Ce lundi 25 juillet, les Tunisiens sont invités à se rendre aux urnes afin de se prononcer sur une nouvelle Constitution lors d’un référendum qui a de fortes chances d’être adopté. Cette date marquera un tournant pour la Tunisie qui pourrait rebasculer, dès ce soir, vers un régime ultra-présidentialiste, au risque d’une dérive dictatoriale.
Une Constitution qui a fait couler beaucoup d’encre. Après des mois d’attentes, de colère, de manifestation et de protestation, plus de 9 millions de Tunisiens sont appelés ce lundi à se prononcer sur une nouvelle loi fondamentale lors d’un référendum constitutionnel mis en place par le président Kaïs Saied.
À travers cette nouvelle Constitution, le président tunisien souhaite combattre Rached Ghannouchi et son parti d’inspiration islamiste Ennahdha (Renaissance) en jouissant de vastes prérogatives sans devoir rendre de comptes.
Sur les réseaux sociaux, les soutiens au président se multiplient. À la Maison de la Tunisie à Paris, les Tunisiens sont optimistes.
«On est derrière le Président. C'est l'avenir de mes enfants et arrière-petits-enfants. On ne laissera pas notre pays aux islamistes d'Ennahdha», nous raconte une Tunisienne venue voter. «Ce parti ne nous représente pas, ce n'est pas cela la Tunisie. On ne vit pas dans l'époque de l'obscurantisme», a-t-elle ajouté
Son compagnon, lui, partage le même avis. «La voix de chaque Tunisien compte. La mienne, celle de ma femme, celle de mes parents et celle de mes grand-parents. Tout le monde doit voter pour que cette Constitution passe. Si l'on veut changer l'avenir de la Tunisie, il faut adopter le nouveau texte», nous dit-il.
Cependant, les opposants à cette Constitution accusent Kaïs Saied, pharaon de la Tunisie, de vouloir prendre seul les règnes du pays. «En 2011, on a fait la révolution pour mettre la dictature à la porte. On n'a pas fait tout cela pour que, au final, on retombe ci-bas. C'est un coup d'État. C'est une marche-arrière. La Tunisie est un pays démocratique, et non pas ultra-présidentialiste», s'indigne, quant à lui, un Tunisien venu voter.

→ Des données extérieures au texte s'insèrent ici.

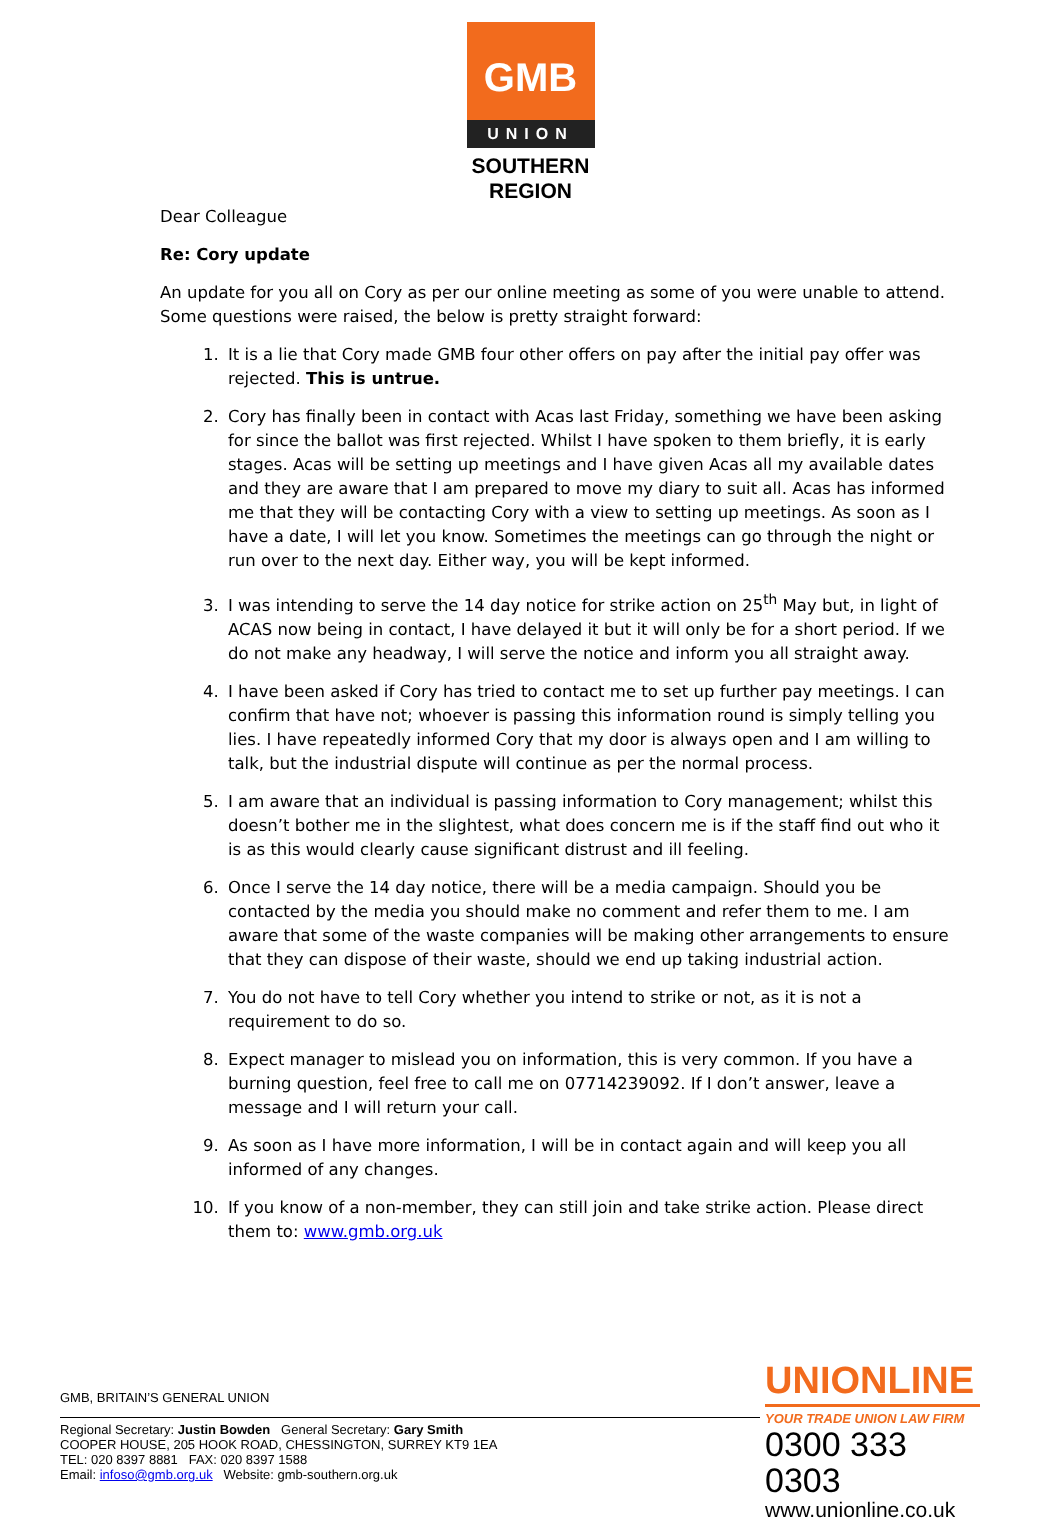GMB
UNION
SOUTHERN
REGION
Dear Colleague
Re: Cory update
An update for you all on Cory as per our online meeting as some of you were unable to attend. Some questions were raised, the below is pretty straight forward:
1. It is a lie that Cory made GMB four other offers on pay after the initial pay offer was rejected. This is untrue.
2. Cory has finally been in contact with Acas last Friday, something we have been asking for since the ballot was first rejected. Whilst I have spoken to them briefly, it is early stages. Acas will be setting up meetings and I have given Acas all my available dates and they are aware that I am prepared to move my diary to suit all. Acas has informed me that they will be contacting Cory with a view to setting up meetings. As soon as I have a date, I will let you know. Sometimes the meetings can go through the night or run over to the next day. Either way, you will be kept informed.
3. I was intending to serve the 14 day notice for strike action on 25<sup>th</sup> May but, in light of ACAS now being in contact, I have delayed it but it will only be for a short period. If we do not make any headway, I will serve the notice and inform you all straight away.
4. I have been asked if Cory has tried to contact me to set up further pay meetings. I can confirm that have not; whoever is passing this information round is simply telling you lies. I have repeatedly informed Cory that my door is always open and I am willing to talk, but the industrial dispute will continue as per the normal process.
5. I am aware that an individual is passing information to Cory management; whilst this doesn’t bother me in the slightest, what does concern me is if the staff find out who it is as this would clearly cause significant distrust and ill feeling.
6. Once I serve the 14 day notice, there will be a media campaign. Should you be contacted by the media you should make no comment and refer them to me. I am aware that some of the waste companies will be making other arrangements to ensure that they can dispose of their waste, should we end up taking industrial action.
7. You do not have to tell Cory whether you intend to strike or not, as it is not a requirement to do so.
8. Expect manager to mislead you on information, this is very common. If you have a burning question, feel free to call me on 07714239092. If I don’t answer, leave a message and I will return your call.
9. As soon as I have more information, I will be in contact again and will keep you all informed of any changes.
10. If you know of a non-member, they can still join and take strike action. Please direct them to: www.gmb.org.uk
GMB, BRITAIN’S GENERAL UNION
Regional Secretary: Justin Bowden General Secretary: Gary Smith
COOPER HOUSE, 205 HOOK ROAD, CHESSINGTON, SURREY KT9 1EA
TEL: 020 8397 8881 FAX: 020 8397 1588
Email: infoso@gmb.org.uk Website: gmb-southern.org.uk
UNIONLINE
YOUR TRADE UNION LAW FIRM
0300 333 0303
www.unionline.co.uk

Un régime ultra-présidentialiste
Le nouveau texte instaure un régime ultra-présidentialiste tout à fait différent que celui connu par les Tunisiens depuis l’indépendance qui limitait volontairement le rôle du chef de l’État. Cela donne le droit au président de proposer des textes législatifs «à examiner en priorité» à l’Assemblée nationale et permet au président de nommer le chef de gouvernement et les ministres sans avoir besoin d’avoir la confiance du Parlement.
Aussi, le premier homme de l’État ne peut en aucun cas être destitué.
Pour limiter la casse, Kaïs Saïed s’attaque directement à son opposition, et en l’occurrence, le parti islamiste en limitant ses pouvoirs.
En effet, la nouvelle Constitution permet au Parlement de voter une motion de censure pour faire tomber le gouvernement, mais celle-ci doit être à majorité des deux tiers pour avoir son effet, ce qui est difficile. Au cours de la deuxième tentative de vote, le président aura le choix entre remanier son gouvernement ou dissoudre le Parlement.
L’Islam, d’une religion d’État à une religion de la Nation
Alors que depuis 1956, et jusqu’à 2014, l’article 1 de la Constitution tunisienne stipulait que la «Tunisie est État libre, indépendant et souverain, l'Islam est sa religion, l'arabe sa langue et la République son régime», celui-ci sera raccourci.
Désormais, ce même article indiquera seulement que «la Tunisie est un État libre, indépendant et souverain». L’article 5, quant à lui, fera mention de l’Islam en indiquant que «la Tunisie appartient à la communauté (oumma) islamique» et il «incombe à l'État seul d'œuvrer, dans un système démocratique, à la réalisation des finalités de l'islam en matière de respect de la vie humaine, de la dignité, des biens, de la religion et de la liberté».
En attendant, le parti d’inspiration islamiste Ennahdha et diverses ONG ont appelé au boycott du référendum craignant le retour à un régime «dictatorial» comme celui de Zine El Abidine Ben Ali, renversé par la Révolution de 2011.